|The Upper Peninsula|
The Upper Peninsula
The Upper Peninsula of Michigan is the northern of the two major land masses that comprise the U.S. state of Michigan. It is commonly referred to as the Upper Peninsula, the U.P., or Upper Michigan. More casually it is known as the land "above the Bridge" (above the Mackinac Bridge linking the two peninsulas). It is bounded on the north by Lake Superior, on the east by the St. Mary's River, on the south by Lake Michigan and Lake Huron, and on the west by Wisconsin.

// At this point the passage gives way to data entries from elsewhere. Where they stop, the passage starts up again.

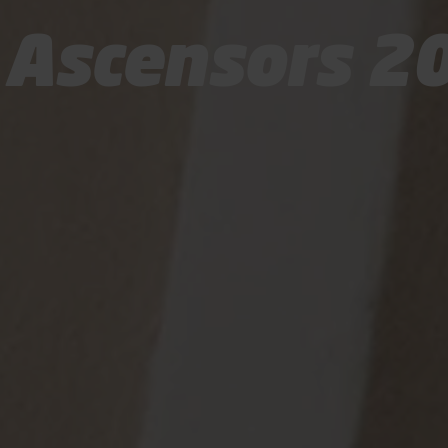
 Ascensors 2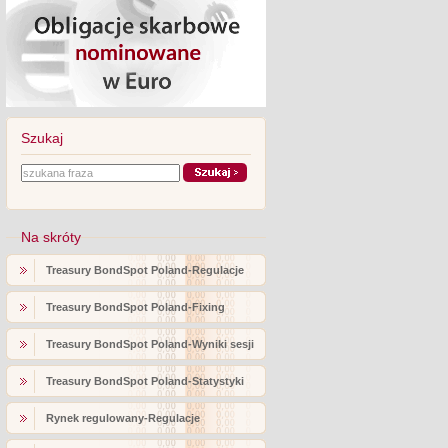
Szukaj
Na skróty
Treasury BondSpot Poland-Regulacje
Treasury BondSpot Poland-Fixing
Treasury BondSpot Poland-Wyniki sesji
Treasury BondSpot Poland-Statystyki
Rynek regulowany-Regulacje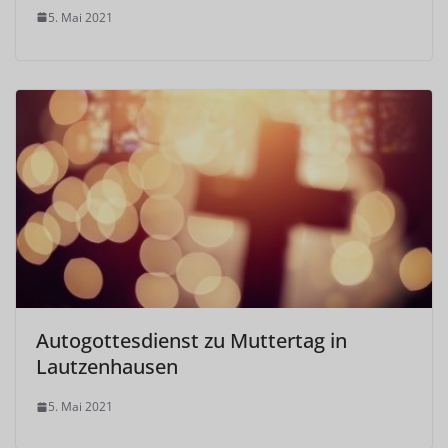
5. Mai 2021
Autogottesdienst zu Muttertag in
Lautzenhausen
5. Mai 2021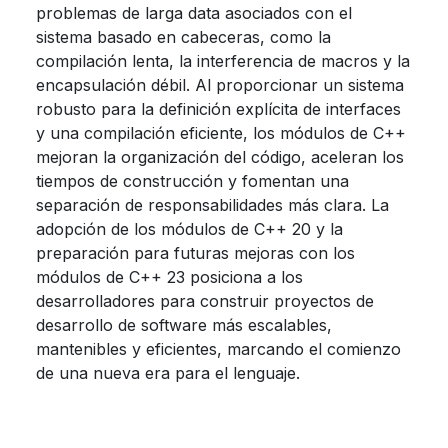
problemas de larga data asociados con el
sistema basado en cabeceras, como la
compilación lenta, la interferencia de macros y la
encapsulación débil. Al proporcionar un sistema
robusto para la definición explícita de interfaces
y una compilación eficiente, los módulos de C++
mejoran la organización del código, aceleran los
tiempos de construcción y fomentan una
separación de responsabilidades más clara. La
adopción de los módulos de C++ 20 y la
preparación para futuras mejoras con los
módulos de C++ 23 posiciona a los
desarrolladores para construir proyectos de
desarrollo de software más escalables,
mantenibles y eficientes, marcando el comienzo
de una nueva era para el lenguaje.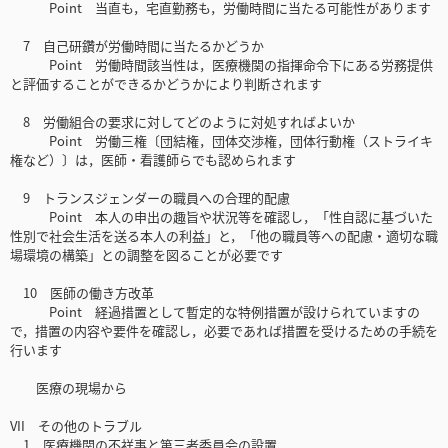
Point 当直も，宅直勤務も，労働時間に当たる可能性があります
7 自己研鑽が労働時間に当たるかどうか
Point 労働時間該当性は，医療機関の指揮命令下にある労務提供
と評価することができるかどうかにより判断されます
8 労働組合の要求に対してどのように対処すればよいか
Point 労働三権〔団結権，団体交渉権，団体行動権（ストライキ
権など）〕は，医師・看護師らでも認められます
9 トランスジェンダーの職員への合理的配慮
Point 本人の申出の趣旨や状況等を確認し，「性自認に基づいた
性別で社会生活を送る本人の利益」と，「他の職員等への配慮・適切な職
場環境の構築」との調整を図ることが必要です
10 医師の働き方改革
Point 経過措置として暫定的な特例措置が設けられていますの
で，措置の内容や要件を確認し，必要であれば措置を受けるための手続を
行います
医療の現場から
VII その他のトラブル
1 医療機関の不祥事と第三者委員会の設置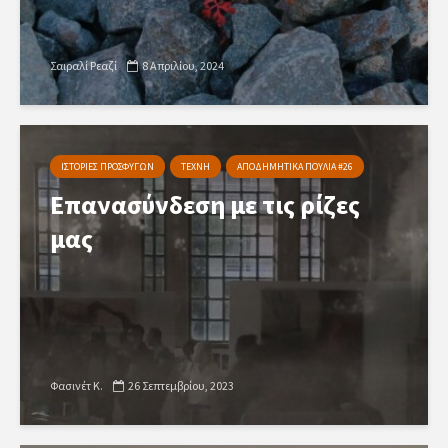
Σαιραλί Ρεαζί
8 Απριλίου, 2024
ΙΣΤΟΡΙΕΣ ΠΡΟΣΦΥΓΩΝ
ΤΕΧΝΗ
ΑΠΟΔΗΜΗΤΙΚΑ ΠΟΥΛΙΑ #26
Επανασύνδεση με τις ρίζες
μας
Φασινέτ Κ.
26 Σεπτεμβρίου, 2023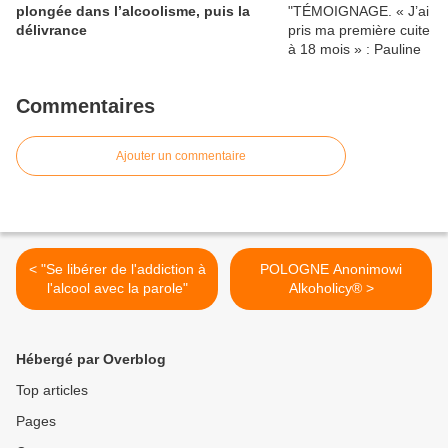
plongée dans l’alcoolisme, puis la
délivrance
Commentaires
Ajouter un commentaire
< "Se libérer de l'addiction à
POLOGNE Anonimowi
l'alcool avec la parole"
Alkoholicy® >
Hébergé par Overblog
Top articles
Pages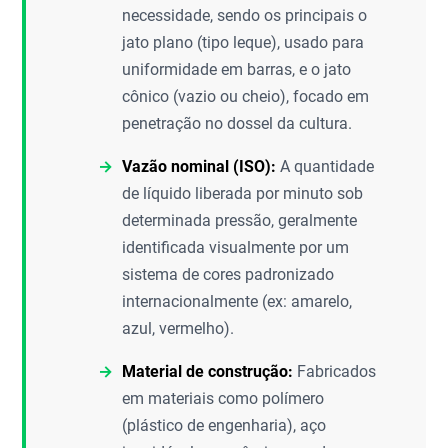
necessidade, sendo os principais o
jato plano (tipo leque), usado para
uniformidade em barras, e o jato
cônico (vazio ou cheio), focado em
penetração no dossel da cultura.
Vazão nominal (ISO):
A quantidade
de líquido liberada por minuto sob
determinada pressão, geralmente
identificada visualmente por um
sistema de cores padronizado
internacionalmente (ex: amarelo,
azul, vermelho).
Material de construção:
Fabricados
em materiais como polímero
(plástico de engenharia), aço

The Upper Peninsula contains almost one-third of the land area of Michigan but just three percent of its total population. Residents are frequently called Yoopers (derived from "U.P.-ers") and have a strong regional identity. It includes the only counties in the United States where a plurality of residents claim Finnish ancestry. Large numbers of Finnish, Swedish, Danish and Norwegian emigrants came to the Upper Peninsula, especially the Keweenaw Peninsula, to work in the mines, and they stayed on and prospered even after the copper mines closed.
The peninsula's largest cities are Marquette, Escanaba, Sault Ste Marie, Menominee, Houghton, and Iron Mountain. The land and climate are not very suitable for agriculture. The economy has been based on logging, mining and tourism. Most mines have closed since the "golden age" from 1890 to 1920, and the land is heavily forested. Logging remains a major industry.